At times, planning for pedestrians and bicyclists doesn’t even seem to register: the Tom Bates Regional Sports Complex opened in 2008 on the bay-side of I-80 without providing any accessibility improvements to Gilman St. Kids playing soccer after school must either undertake a dangerous trip across a hairball interchange or rely on their parents to drive them there (the interchange is planned to be converted to roundabouts, but the project has been stalled for years and no interim safety measures have been implemented).

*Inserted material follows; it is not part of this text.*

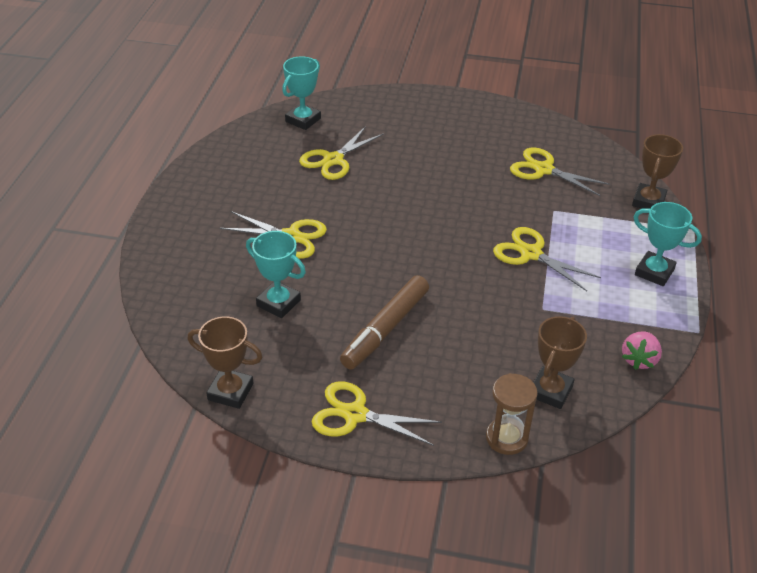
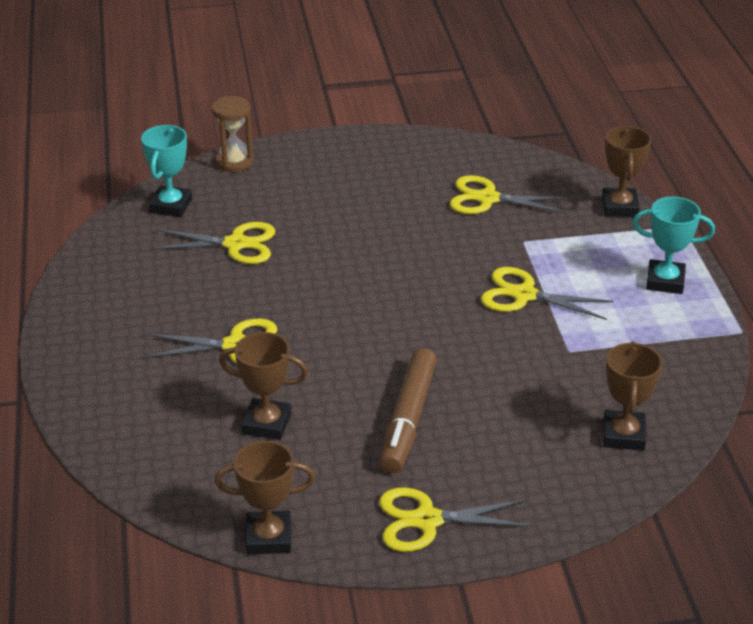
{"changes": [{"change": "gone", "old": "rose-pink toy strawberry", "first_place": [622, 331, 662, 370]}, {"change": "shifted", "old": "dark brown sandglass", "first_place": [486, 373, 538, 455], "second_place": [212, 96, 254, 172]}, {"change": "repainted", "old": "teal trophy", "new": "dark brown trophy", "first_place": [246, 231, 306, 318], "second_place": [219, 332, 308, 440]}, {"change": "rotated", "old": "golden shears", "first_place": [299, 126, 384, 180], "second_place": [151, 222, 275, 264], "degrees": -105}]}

Why has Berkeley fallen behind Oakland, San Francisco, El Cerrito, and other Bay Area cities? Part of the explanation probably relates to what makes Berkeley, well, Berkeley. There is a subculture of misplaced environmentalism in Berkeley that strives to preserve the good old days and save the city from changes by newcomers or outsiders. What this amounts to is a strong sense of NIMBYism from a vocal segment of the population—a minority of perhaps 15-25 percent that has a disproportionate effect on city policies. This culture seems to trickle down to the city’s traffic engineering decisions: maintaining the status quo is welcomed until somebody (like the Malcolm X Elementary parents) sufficiently lobby for change.
Berkeley hasn’t seemed to acknowledge that it had real, serious problems when it comes to street safety—problems that run contrary to the very principals of environmentalism, social justice, and public health for which the city has traditionally been a leader. Embracing a status quo in which seniors, children, students, transit riders, low income residents, and other groups are exposed to greater risk of injury or death and are forced to deal with subpar facilities is not what Berkeley stands for.
Let’s hope this post is completely wrong, and that Berkeley is making ample progress behind the scenes that will soon reshape its streets to be safer, more inclusive, and more sustainable. Berkeley has made a number of recent major accomplishments that should not be overlooked, like the approval of its Downtown Plan. Change certainly takes time, but interim safety improvements could be implemented quickly. If New York, Los Angeles, San Francisco, and Oakland can make their streets safer, Berkeley can too.